### [What to produce]
Without any of their pictures, return all of the records exactly.

### [Records for the task]
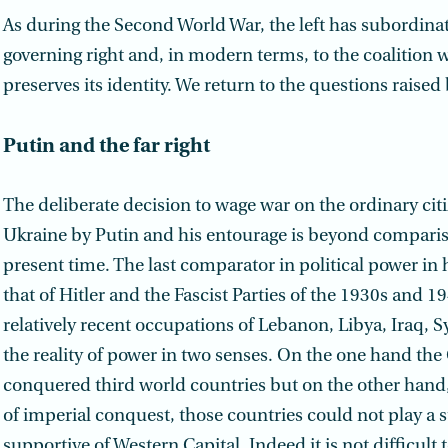
As during the Second World War, the left has subordinate
governing right and, in modern terms, to the coalition w
preserves its identity. We return to the questions raised
Putin and the far right
The deliberate decision to wage war on the ordinary citi
Ukraine by Putin and his entourage is beyond comparis
present time. The last comparator in political power in
that of Hitler and the Fascist Parties of the 1930s and 1
relatively recent occupations of Lebanon, Libya, Iraq, S
the reality of power in two senses. On the one hand the 
conquered third world countries but on the other hand,
of imperial conquest, those countries could not play a s
supportive of Western Capital. Indeed it is not difficult 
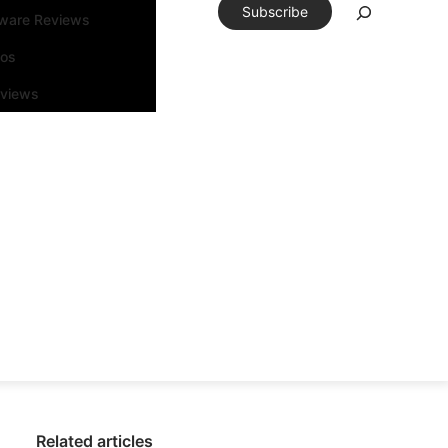
Subscribe
tware Reviews
eos
rviews
Related articles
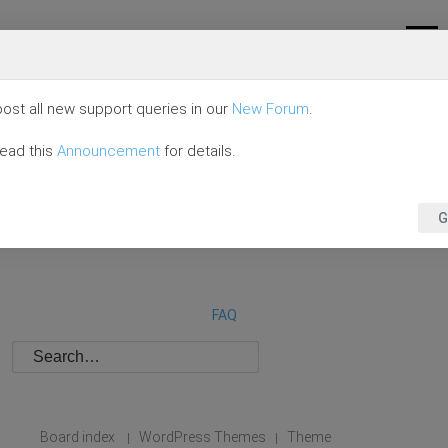
ost all new support queries in our
New Forum
.
read this
Announcement
for details.
G
FAQ
Board index
WordPress Themes
Theme
|
|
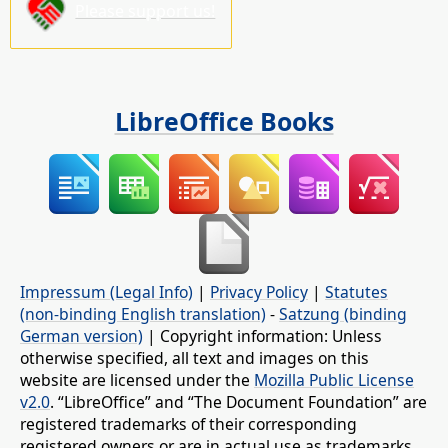
Please support us!
LibreOffice Books
Impressum (Legal Info)
|
Privacy Policy
|
Statutes
(non-binding English translation)
-
Satzung (binding
German version)
| Copyright information: Unless
otherwise specified, all text and images on this
website are licensed under the
Mozilla Public License
v2.0
. “LibreOffice” and “The Document Foundation” are
registered trademarks of their corresponding
registered owners or are in actual use as trademarks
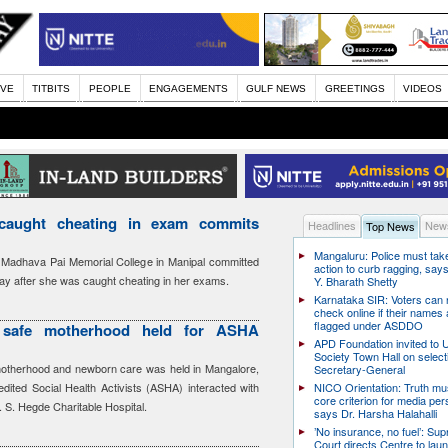
IVE
TITBITS
PEOPLE
ENGAGEMENTS
GULF NEWS
GREETINGS
VIDEOS
caught cheating in exam commits
Headlines
News
Top News
Mangaluru: Police must take
n Madhava Pai Memorial College in Manipal committed
action to curb ragging, say
iday after she was caught cheating in her exams.
Y. Bharath Shetty
Karnataka SIR: Voters can
check online if their names 
flagged under ASDDO
safe motherhood held for ASHA
APD Foundation invited to U
Society Town Hall on select
otherhood and newborn care was held in Mangalore,
Secretary-General
dited Social Health Activists (ASHA) interacted with
NICO Orientation: Truth mu
core criterion for media per
. S. Hegde Charitable Hospital.
says Dr. Harsha Halahalli
’No insurance, no fuel’: Su
Court directs Centre to laun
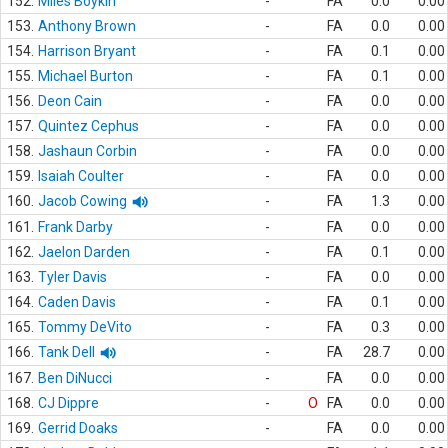
152.
Miles Boykin
-
FA
0.0
0.00
153.
Anthony Brown
-
FA
0.0
0.00
154.
Harrison Bryant
-
FA
0.1
0.00
155.
Michael Burton
-
FA
0.1
0.00
156.
Deon Cain
-
FA
0.0
0.00
157.
Quintez Cephus
-
FA
0.0
0.00
158.
Jashaun Corbin
-
FA
0.0
0.00
159.
Isaiah Coulter
-
FA
0.0
0.00
160.
Jacob Cowing
-
FA
1.3
0.00
161.
Frank Darby
-
FA
0.0
0.00
162.
Jaelon Darden
-
FA
0.1
0.00
163.
Tyler Davis
-
FA
0.0
0.00
164.
Caden Davis
-
FA
0.1
0.00
165.
Tommy DeVito
-
FA
0.3
0.00
166.
Tank Dell
-
FA
28.7
0.00
167.
Ben DiNucci
-
FA
0.0
0.00
168.
CJ Dippre
-
O
FA
0.0
0.00
169.
Gerrid Doaks
-
FA
0.0
0.00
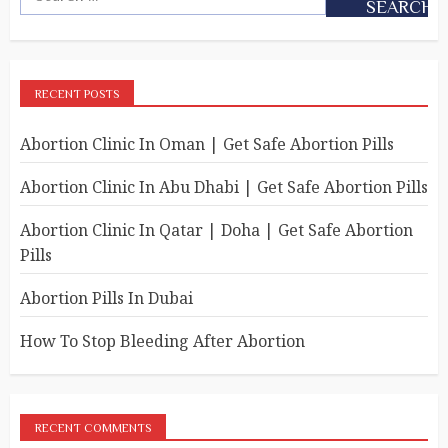
RECENT POSTS
Abortion Clinic In Oman | Get Safe Abortion Pills
Abortion Clinic In Abu Dhabi | Get Safe Abortion Pills
Abortion Clinic In Qatar | Doha | Get Safe Abortion
Pills
Abortion Pills In Dubai
How To Stop Bleeding After Abortion
RECENT COMMENTS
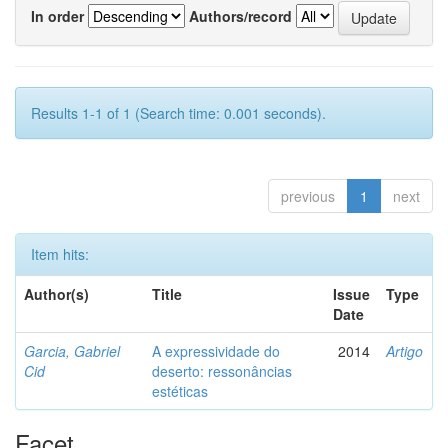
In order
Authors/record
Results 1-1 of 1 (Search time: 0.001 seconds).
previous
1
next
Item hits:
Author(s)
Title
Issue
Type
Date
Garcia, Gabriel
A expressividade do
2014
Artigo
Cid
deserto: ressonâncias
estéticas
Facet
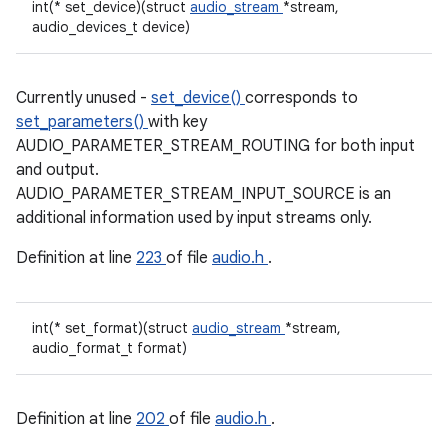
int(* set_device)(struct
audio_stream
*stream,
audio_devices_t device)
Currently unused -
set_device()
corresponds to
set_parameters()
with key
AUDIO_PARAMETER_STREAM_ROUTING for both input
and output.
AUDIO_PARAMETER_STREAM_INPUT_SOURCE is an
additional information used by input streams only.
Definition at line
223
of file
audio.h
.
int(* set_format)(struct
audio_stream
*stream,
audio_format_t format)
Definition at line
202
of file
audio.h
.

### [Answer section]
As during the Second World War, the left has subordinate
governing right and, in modern terms, to the coalition w
preserves its identity. We return to the questions raised
Putin and the far right
The deliberate decision to wage war on the ordinary citi
Ukraine by Putin and his entourage is beyond comparis
present time. The last comparator in political power in
that of Hitler and the Fascist Parties of the 1930s and 1
relatively recent occupations of Lebanon, Libya, Iraq, S
the reality of power in two senses. On the one hand the 
conquered third world countries but on the other hand,
of imperial conquest, those countries could not play a s
supportive of Western Capital. Indeed it is not difficult 
Subscribe
tware Reviews
eos
rviews
Related articles
ost all new support queries in our
New Forum
.
read this
Announcement
for details.
G
FAQ
Board index
WordPress Themes
Theme
|
|
Please support us!
LibreOffice Books
Impressum (Legal Info)
|
Privacy Policy
|
Statutes
(non-binding English translation)
-
Satzung (binding
German version)
| Copyright information: Unless
otherwise specified, all text and images on this
website are licensed under the
Mozilla Public License
v2.0
. “LibreOffice” and “The Document Foundation” are
registered trademarks of their corresponding
registered owners or are in actual use as trademarks
IVE
TITBITS
PEOPLE
ENGAGEMENTS
GULF NEWS
GREETINGS
VIDEOS
caught cheating in exam commits
Headlines
News
Top News
Mangaluru: Police must take
n Madhava Pai Memorial College in Manipal committed
action to curb ragging, say
iday after she was caught cheating in her exams.
Y. Bharath Shetty
Karnataka SIR: Voters can
check online if their names 
flagged under ASDDO
safe motherhood held for ASHA
APD Foundation invited to U
Society Town Hall on select
otherhood and newborn care was held in Mangalore,
Secretary-General
dited Social Health Activists (ASHA) interacted with
NICO Orientation: Truth mu
core criterion for media per
. S. Hegde Charitable Hospital.
says Dr. Harsha Halahalli
’No insurance, no fuel’: Su
Court directs Centre to laun
152.
Miles Boykin
-
FA
0.0
0.00
153.
Anthony Brown
-
FA
0.0
0.00
154.
Harrison Bryant
-
FA
0.1
0.00
155.
Michael Burton
-
FA
0.1
0.00
156.
Deon Cain
-
FA
0.0
0.00
157.
Quintez Cephus
-
FA
0.0
0.00
158.
Jashaun Corbin
-
FA
0.0
0.00
159.
Isaiah Coulter
-
FA
0.0
0.00
160.
Jacob Cowing
-
FA
1.3
0.00
161.
Frank Darby
-
FA
0.0
0.00
162.
Jaelon Darden
-
FA
0.1
0.00
163.
Tyler Davis
-
FA
0.0
0.00
164.
Caden Davis
-
FA
0.1
0.00
165.
Tommy DeVito
-
FA
0.3
0.00
166.
Tank Dell
-
FA
28.7
0.00
167.
Ben DiNucci
-
FA
0.0
0.00
168.
CJ Dippre
-
O
FA
0.0
0.00
169.
Gerrid Doaks
-
FA
0.0
0.00
RECENT POSTS
Abortion Clinic In Oman | Get Safe Abortion Pills
Abortion Clinic In Abu Dhabi | Get Safe Abortion Pills
Abortion Clinic In Qatar | Doha | Get Safe Abortion
Pills
Abortion Pills In Dubai
How To Stop Bleeding After Abortion
RECENT COMMENTS
In order
Authors/record
Results 1-1 of 1 (Search time: 0.001 seconds).
previous
1
next
Item hits:
Author(s)
Title
Issue
Type
Date
Garcia, Gabriel
A expressividade do
2014
Artigo
Cid
deserto: ressonâncias
estéticas
Facet
int(* set_device)(struct
audio_stream
*stream,
audio_devices_t device)
Currently unused -
set_device()
corresponds to
set_parameters()
with key
AUDIO_PARAMETER_STREAM_ROUTING for both input
and output.
AUDIO_PARAMETER_STREAM_INPUT_SOURCE is an
additional information used by input streams only.
Definition at line
223
of file
audio.h
.
int(* set_format)(struct
audio_stream
*stream,
audio_format_t format)
Definition at line
202
of file
audio.h
.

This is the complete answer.